*** Text provided Section Begins ***

Personal networks

June 23, 2010

Migrant network role graphUnderstanding the composition of an ensemble of personal networks
Ulrik Brandes, Jürgen Lerner, Miranda J. Lubbers, Christopher McCarthy,  José Luis Molina, and Uwe  Nagel
Ulrik.Brandes@uni-konstanz.de


3 Responses to “Personal networks”

  1. admin Says:

    PEER REVIEW COMMENT No. 1 – This network role graph offers a unique representation of the distribution of immigrant ego networks that nicely crosses levels of analysis. At a macro level, the visualization is organized along role types, where some ego networks are characterized by many ties to fellow immigrants while other ego networks are characterized by assimilation, where there are many ties to people of the immigration country. At the micro level, ego networks are placed in a multidimensional space, showing how close they are to ideal role types. The role graph display is a highly creative layout for an important type of data (ego networks). The image is very complex, and thus rewards multiple views and continued study, this represents a balancing connundrum between a single summary point and detail. Nice work.

  2. admin Says:

    PEER REVIEW COMMENT No. 2 – The image portrays a multidimensional space of immigrant ego networks combining two crucial features: ethnic composition and density. The placement of each ego net on the display is a according to its similarity to the other ego nets surrounding it and its similarity to four prototypical ego net configurations. The use of color to indicate ethnic composition is effective at a distance however the detailed darkness around the circles and edge color denoting density gets lost (perhaps a scale/resolution issue?). Although this image conveys much detailed information, substantively would be nice to think through what is gained over a simpler representation, boiled down to the prototypes and the proportion of ego nets that are clustered with that prototype, for example.

  3. admin Says:

    PEER REVIEW COMMENT No. 3 – This creatively re-imagined scatterplot effectively provides information at multiple levels. At the macro-level, it gives us an intuition about the distribution of ego network structures across typologies, while at the micro-level it provides case-level insight into the structures behind the patterns. I would be interested to see some sort of independent variable mapped into this visualization- what predisposes these migrants toward certain network patterns?

*** Text provided Section Ends ***

**Description of the task:** According to the second peer review comment in the personal networks text, which two features of immigrant ego networks does the image combine?

*** Available data Section Begins ***

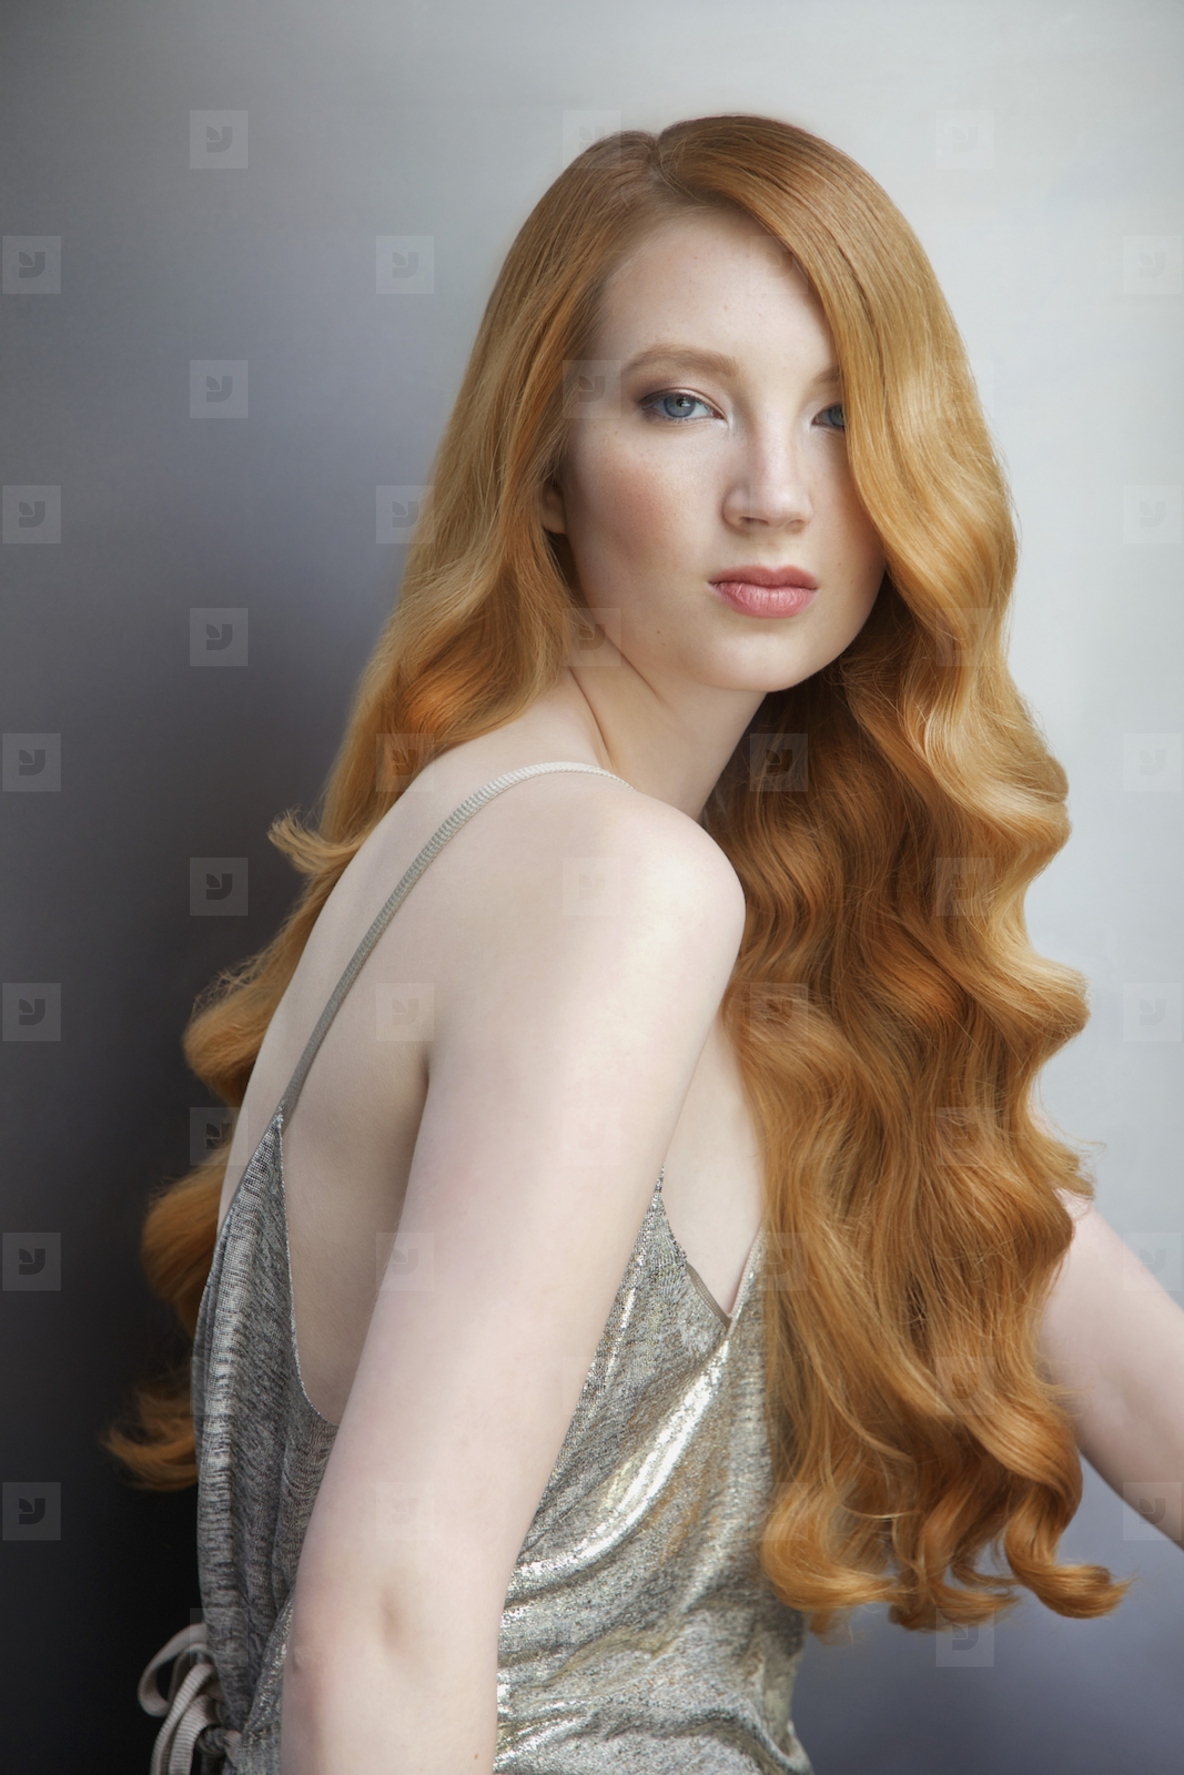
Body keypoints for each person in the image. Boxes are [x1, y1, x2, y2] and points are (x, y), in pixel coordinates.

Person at [108, 114, 1184, 1774]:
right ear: (544, 462)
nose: (775, 492)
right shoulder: (608, 882)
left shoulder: (652, 892)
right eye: (684, 403)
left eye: (841, 415)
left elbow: (1159, 1418)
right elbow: (376, 1640)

*** Available data Section Ends ***

**Written response:** Ethnic composition and density.